Given information START
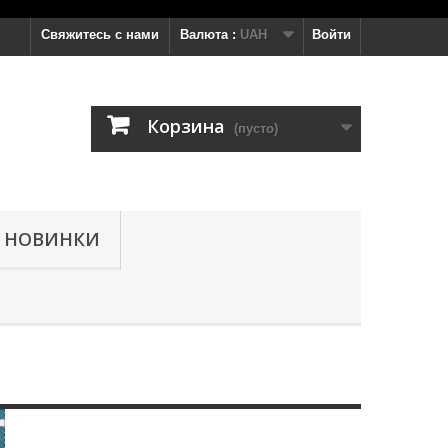
Свяжитесь с нами
Валюта :
UAH
Войти
Корзина
(пусто)
НОВИНКИ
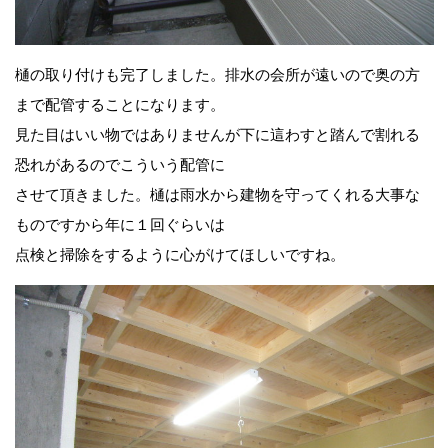
樋の取り付けも完了しました。排水の会所が遠いので奥の方
まで配管することになります。
見た目はいい物ではありませんが下に這わすと踏んで割れる
恐れがあるのでこういう配管に
させて頂きました。樋は雨水から建物を守ってくれる大事な
ものですから年に１回ぐらいは
点検と掃除をするように心がけてほしいですね。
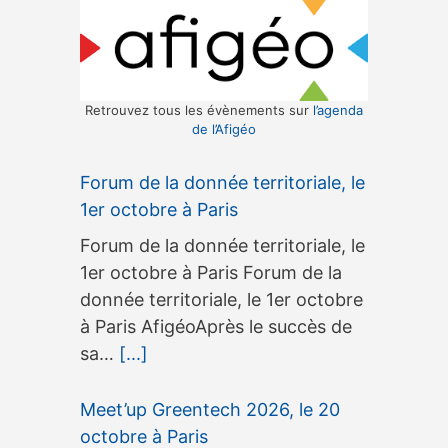
Retrouvez tous les évènements sur
l’agenda
de l’Afigéo
Forum de la donnée territoriale, le
1er octobre à Paris
Forum de la donnée territoriale, le
1er octobre à Paris Forum de la
donnée territoriale, le 1er octobre
à Paris AfigéoAprès le succès de
sa…
[...]
Meet’up Greentech 2026, le 20
octobre à Paris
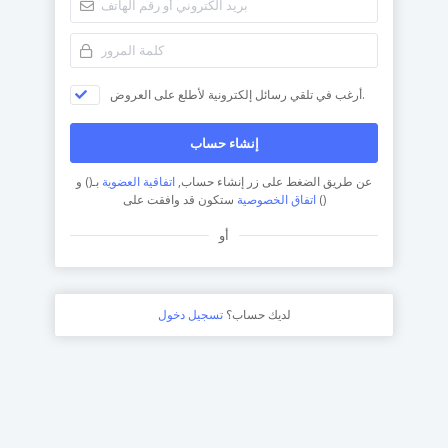
أرغب في تلقي رسائل إلكترونية لأطلع على العروض.
إنشاء حساب
عن طريق الضغط على زر إنشاء حساب,
اتفاقية العضوية
بـ() و
ستكون قد وافقت على ()
اتفاق الخصوصية
أو
لديك حساب؟
تسجيل دخول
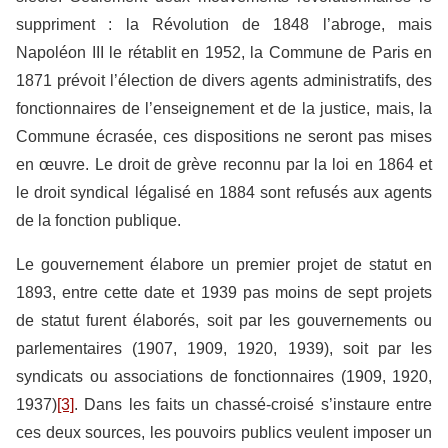
suppriment : la Révolution de 1848 l’abroge, mais
Napoléon III le rétablit en 1952, la Commune de Paris en
1871 prévoit l’élection de divers agents administratifs, des
fonctionnaires de l’enseignement et de la justice, mais, la
Commune écrasée, ces dispositions ne seront pas mises
en œuvre. Le droit de grève reconnu par la loi en 1864 et
le droit syndical légalisé en 1884 sont refusés aux agents
de la fonction publique.
Le gouvernement élabore un premier projet de statut en
1893, entre cette date et 1939 pas moins de sept projets
de statut furent élaborés, soit par les gouvernements ou
parlementaires (1907, 1909, 1920, 1939), soit par les
syndicats ou associations de fonctionnaires (1909, 1920,
1937)
[3]
. Dans les faits un chassé-croisé s’instaure entre
ces deux sources, les pouvoirs publics veulent imposer un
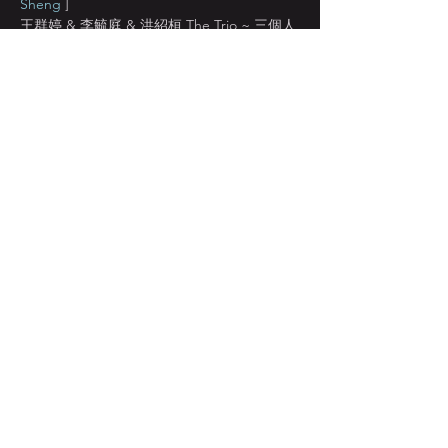
Sheng
 ]
王群婷 & 李毓庭 & 洪紹桓 The Trio ~ 三個人
的演奏型態在英文就叫做“Trio” 而Trio一詞又
可解讀為, 我們這一“組”  我們這一“班”  我們
這一“群”。論語則說：三人行，必有我師焉。
我們互相聽著  一起拼裝成我們的聲音。貝斯 
/ 鋼琴 / 笙 我們的樣子。The bass / piano / 
sheng trio will perform their originals on 
cozy Sunday afternoon.
[ 
王群婷 Refa Wang | Bass
 ]
顯示更多
分享此活動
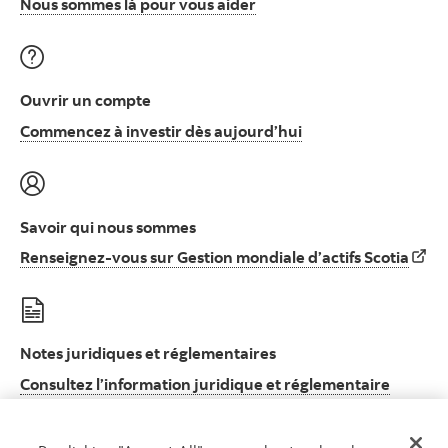
Nous sommes là pour vous
Nous sommes là pour vous aider
Ouvrir un compte
Commencez à invest
Commencez à investir dès aujourd’hui
Savoir qui nous sommes
Rens
Renseignez-vous sur Gestion mondiale d’actifs Scotia
Notes juridiques et réglementaires
Consultez l’information juridique et réglementaire
Consultez l’information juridique et réglement
importante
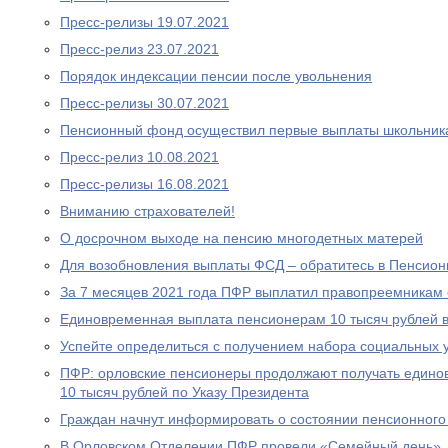
Пресс-релизы 19.07.2021
Пресс-релиз 23.07.2021
Порядок индексации пенсии после увольнения
Пресс-релизы 30.07.2021
Пенсионный фонд осуществил первые выплаты школьник
Пресс-релиз 10.08.2021
Пресс-релизы 16.08.2021
Вниманию страхователей!
О досрочном выходе на пенсию многодетных матерей
Для возобновления выплаты ФСД – обратитесь в Пенсио
За 7 месяцев 2021 года ПФР выплатил правопреемникам 
Единовременная выплата пенсионерам 10 тысяч рублей в
Успейте определиться с получением набора социальных у
ПФР: орловские пенсионеры продолжают получать едино
10 тысяч рублей по Указу Президента
Граждан начнут информировать о состоянии пенсионного 
В Орловском Отделении ПФР провели «Семейный день»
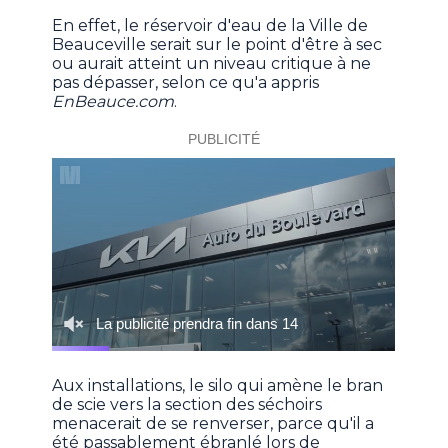
En effet, le réservoir d'eau de la Ville de
Beauceville serait sur le point d'être à sec
ou aurait atteint un niveau critique à ne
pas dépasser, selon ce qu'a appris
EnBeauce.com
.
Aux installations, le silo qui amène le bran
de scie vers la section des séchoirs
menacerait de se renverser, parce qu'il a
été passablement ébranlé lors de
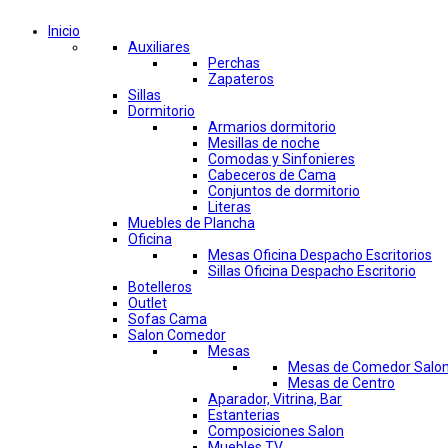
Inicio
Auxiliares
Perchas
Zapateros
Sillas
Dormitorio
Armarios dormitorio
Mesillas de noche
Comodas y Sinfonieres
Cabeceros de Cama
Conjuntos de dormitorio
Literas
Muebles de Plancha
Oficina
Mesas Oficina Despacho Escritorios
Sillas Oficina Despacho Escritorio
Botelleros
Outlet
Sofas Cama
Salon Comedor
Mesas
Mesas de Comedor Salo
Mesas de Centro
Aparador, Vitrina, Bar
Estanterias
Composiciones Salon
Muebles TV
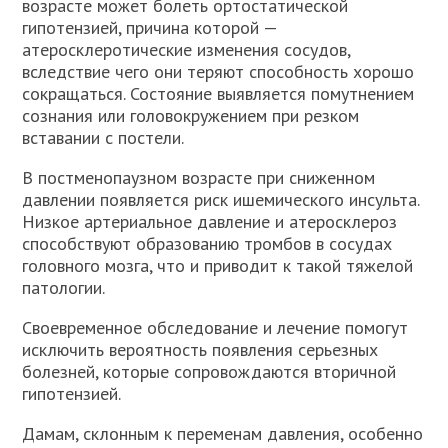
возрасте может болеть ортостатической
гипотензией, причина которой —
атеросклеротические изменения сосудов,
вследствие чего они теряют способность хорошо
сокращаться. Состояние выявляется помутнением
сознания или головокружением при резком
вставании с постели.
В постменопаузном возрасте при сниженном
давлении появляется риск ишемического инсульта.
Низкое артериальное давление и атеросклероз
способствуют образованию тромбов в сосудах
головного мозга, что и приводит к такой тяжелой
патологии.
Своевременное обследование и лечение помогут
исключить вероятность появления серьезных
болезней, которые сопровождаются вторичной
гипотензией.
Дамам, склонным к переменам давления, особенно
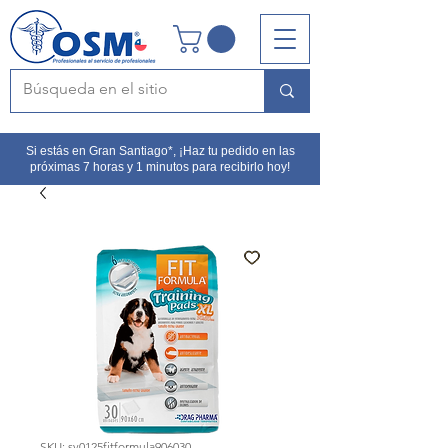
Si estás en Gran Santiago*, ¡Haz tu pedido en las
próximas 7 horas y 1 minutos para recibirlo hoy!
SKU: sv0125fitformula906030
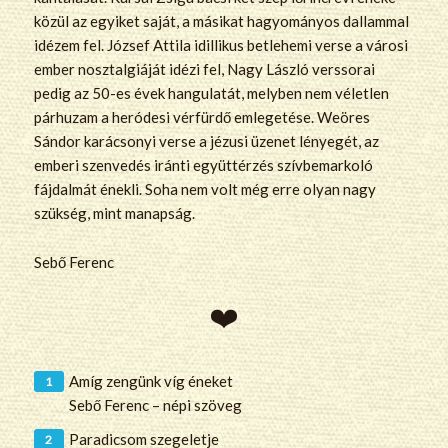
közül az egyiket saját, a másikat hagyományos dallammal
idézem fel. József Attila idillikus betlehemi verse a városi
ember nosztalgiáját idézi fel, Nagy László verssorai
pedig az 50-es évek hangulatát, melyben nem véletlen
párhuzam a heródesi vérfürdő emlegetése. Weöres
Sándor karácsonyi verse a jézusi üzenet lényegét, az
emberi szenvedés iránti együttérzés szívbemarkoló
fájdalmát énekli. Soha nem volt még erre olyan nagy
szükség, mint manapság.
Sebő Ferenc
Amíg zengünk víg éneket
Sebő Ferenc – népi szöveg
Paradicsom szegeletje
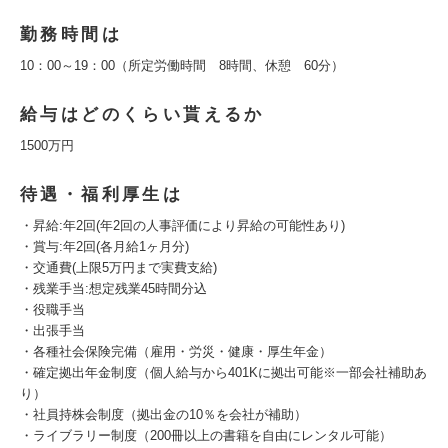
勤務時間は
10：00～19：00（所定労働時間 8時間、休憩 60分）
給与はどのくらい貰えるか
1500万円
待遇・福利厚生は
・昇給:年2回(年2回の人事評価により昇給の可能性あり)
・賞与:年2回(各月給1ヶ月分)
・交通費(上限5万円まで実費支給)
・残業手当:想定残業45時間分込
・役職手当
・出張手当
・各種社会保険完備（雇用・労災・健康・厚生年金）
・確定拠出年金制度（個人給与から401Kに拠出可能※一部会社補助あ
り）
・社員持株会制度（拠出金の10％を会社が補助）
・ライブラリー制度（200冊以上の書籍を自由にレンタル可能）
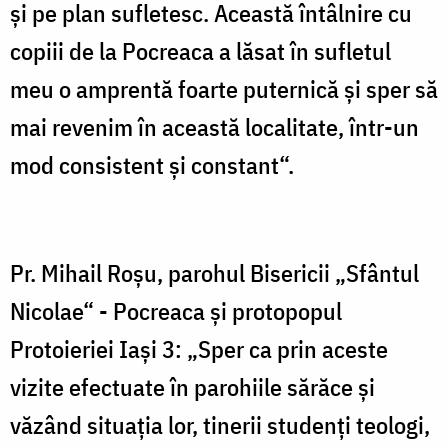
şi pe plan sufletesc. Această întâlnire cu
copiii de la Pocreaca a lăsat în sufletul
meu o amprentă foarte puternică şi sper să
mai revenim în această localitate, într-un
mod consistent şi constant“.
Pr. Mihail Roşu, parohul Bisericii „Sfântul
Nicolae“ - Pocreaca şi protopopul
Protoieriei Iaşi 3: „Sper ca prin aceste
vizite efectuate în parohiile sărăce şi
văzând situaţia lor, tinerii studenţi teologi,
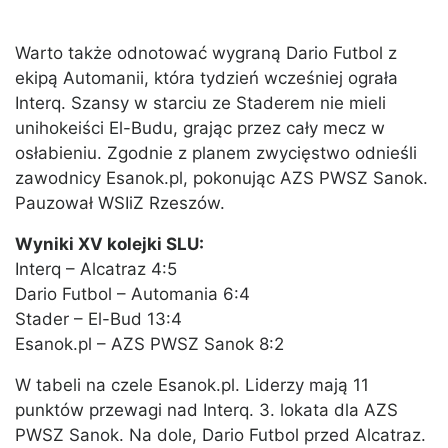
Warto także odnotować wygraną Dario Futbol z
ekipą Automanii, która tydzień wcześniej ograła
Interq. Szansy w starciu ze Staderem nie mieli
unihokeiści El-Budu, grając przez cały mecz w
osłabieniu. Zgodnie z planem zwycięstwo odnieśli
zawodnicy Esanok.pl, pokonując AZS PWSZ Sanok.
Pauzował WSIiZ Rzeszów.
Wyniki XV kolejki SLU:
Interq – Alcatraz 4:5
Dario Futbol – Automania 6:4
Stader – El-Bud 13:4
Esanok.pl – AZS PWSZ Sanok 8:2
W tabeli na czele Esanok.pl. Liderzy mają 11
punktów przewagi nad Interq. 3. lokata dla AZS
PWSZ Sanok. Na dole, Dario Futbol przed Alcatraz.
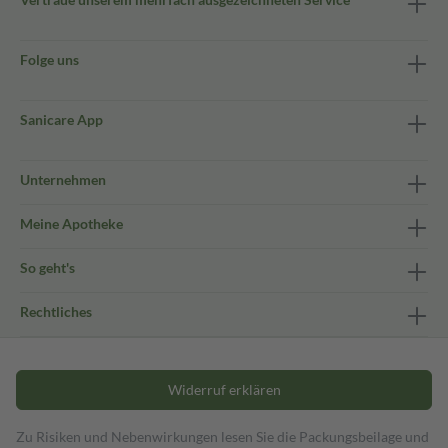
Folge uns
Sanicare App
Unternehmen
Meine Apotheke
So geht's
Rechtliches
Widerruf erklären
Zu Risiken und Nebenwirkungen lesen Sie die Packungsbeilage und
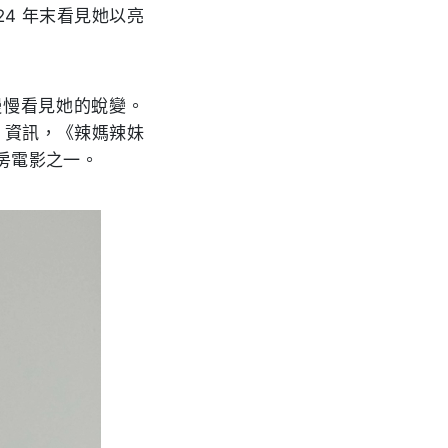
4 年末看見她以亮
家慢慢看見她的蛻變。
》
資訊，《辣媽辣妹
票房電影之一。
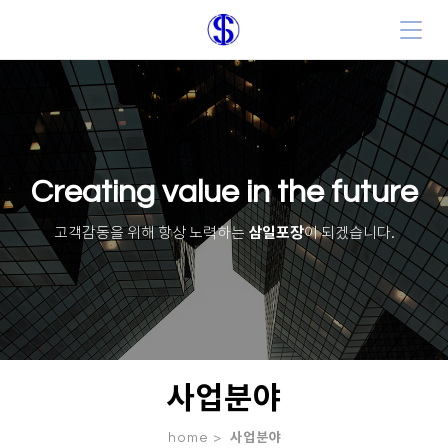
Creating value in the future
삼일포장
고객감동을 위해 항상 노력하는
이 되겠습니다.
사업분야
home >
사업분야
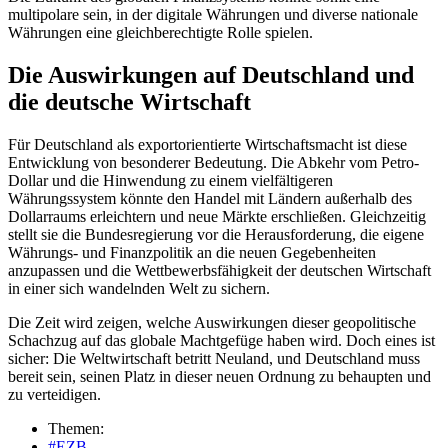
multipolare sein, in der digitale Währungen und diverse nationale
Währungen eine gleichberechtigte Rolle spielen.
Die Auswirkungen auf Deutschland und
die deutsche Wirtschaft
Für Deutschland als exportorientierte Wirtschaftsmacht ist diese
Entwicklung von besonderer Bedeutung. Die Abkehr vom Petro-
Dollar und die Hinwendung zu einem vielfältigeren
Währungssystem könnte den Handel mit Ländern außerhalb des
Dollarraums erleichtern und neue Märkte erschließen. Gleichzeitig
stellt sie die Bundesregierung vor die Herausforderung, die eigene
Währungs- und Finanzpolitik an die neuen Gegebenheiten
anzupassen und die Wettbewerbsfähigkeit der deutschen Wirtschaft
in einer sich wandelnden Welt zu sichern.
Die Zeit wird zeigen, welche Auswirkungen dieser geopolitische
Schachzug auf das globale Machtgefüge haben wird. Doch eines ist
sicher: Die Weltwirtschaft betritt Neuland, und Deutschland muss
bereit sein, seinen Platz in dieser neuen Ordnung zu behaupten und
zu verteidigen.
Themen:
#EZB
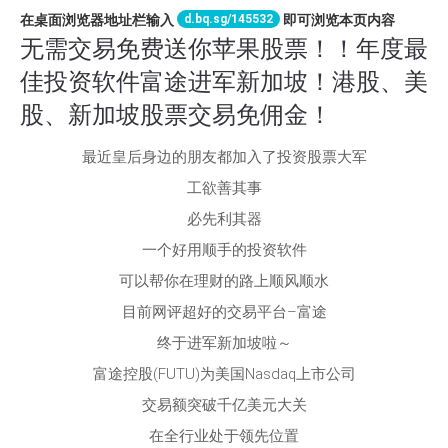
d.bq.sg/145532
在桌面浏览器地址栏输入
即可浏览本页内容
无需交易免费送你苹果股票！！年度最
佳投资软件富途进军新加坡！港股、美
股、新加坡股票交易免佣金！
最近皇后身边的朋友都加入了投资股票大军
工欲善其事
必先利其器
一个好用顺手的投资软件
可以帮你在理财的路上顺风顺水
目前网评超好的交易平台–富途
终于进军新加坡啦～
富途控股(FUTU)为美国Nasdaq上市公司
交易额突破千亿美元大关
在全行业处于领先位置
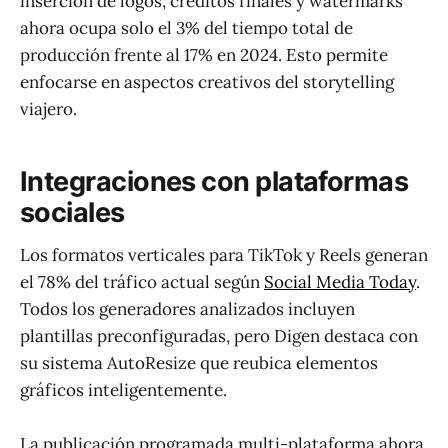
inserción de logos, créditos finales y watermarks
ahora ocupa solo el 3% del tiempo total de
producción frente al 17% en 2024. Esto permite
enfocarse en aspectos creativos del storytelling
viajero.
Integraciones con plataformas
sociales
Los formatos verticales para TikTok y Reels generan
el 78% del tráfico actual según
Social Media Today
.
Todos los generadores analizados incluyen
plantillas preconfiguradas, pero Digen destaca con
su sistema AutoResize que reubica elementos
gráficos inteligentemente.
La publicación programada multi-plataforma ahora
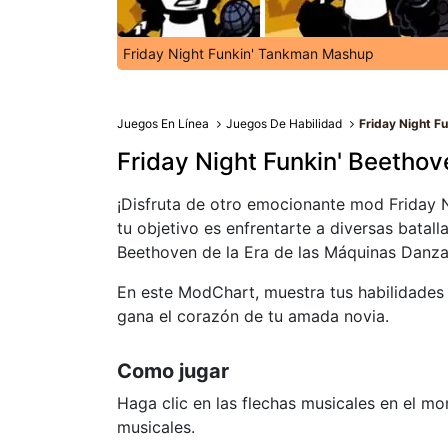
Friday Night Funkin' Tankman Mashup
Juegos En Línea
Juegos De Habilidad
Friday Night F
Friday Night Funkin' Beethov
¡Disfruta de otro emocionante mod Friday N
tu objetivo es enfrentarte a diversas batall
Beethoven de la Era de las Máquinas Danza
En este ModChart, muestra tus habilidades
gana el corazón de tu amada novia.
Como jugar
Haga clic en las flechas musicales en el 
musicales.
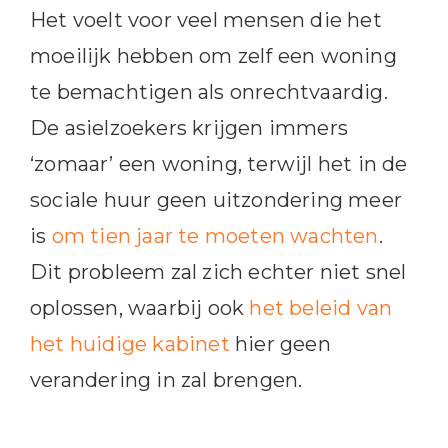
Het voelt voor veel mensen die het
moeilijk hebben om zelf een woning
te bemachtigen als onrechtvaardig.
De asielzoekers krijgen immers
‘zomaar’ een woning, terwijl het in de
sociale huur geen uitzondering meer
is
om tien jaar te moeten wachten
.
Dit probleem zal zich echter niet snel
oplossen, waarbij ook
het beleid van
het huidige kabinet
hier geen
verandering in zal brengen.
Given information END
--- Exercise ---
Copy out the lines above exactly, beginning at the one that contains "die deutsche Wirtschaft" and ending at the one that contains "in einer sich wandelnden Welt zu sichern.".

--- Response for this exercise ---
die deutsche Wirtschaft
Für Deutschland als exportorientierte Wirtschaftsmacht ist diese
Entwicklung von besonderer Bedeutung. Die Abkehr vom Petro-
Dollar und die Hinwendung zu einem vielfältigeren
Währungssystem könnte den Handel mit Ländern außerhalb des
Dollarraums erleichtern und neue Märkte erschließen. Gleichzeitig
stellt sie die Bundesregierung vor die Herausforderung, die eigene
Währungs- und Finanzpolitik an die neuen Gegebenheiten
anzupassen und die Wettbewerbsfähigkeit der deutschen Wirtschaft
in einer sich wandelnden Welt zu sichern.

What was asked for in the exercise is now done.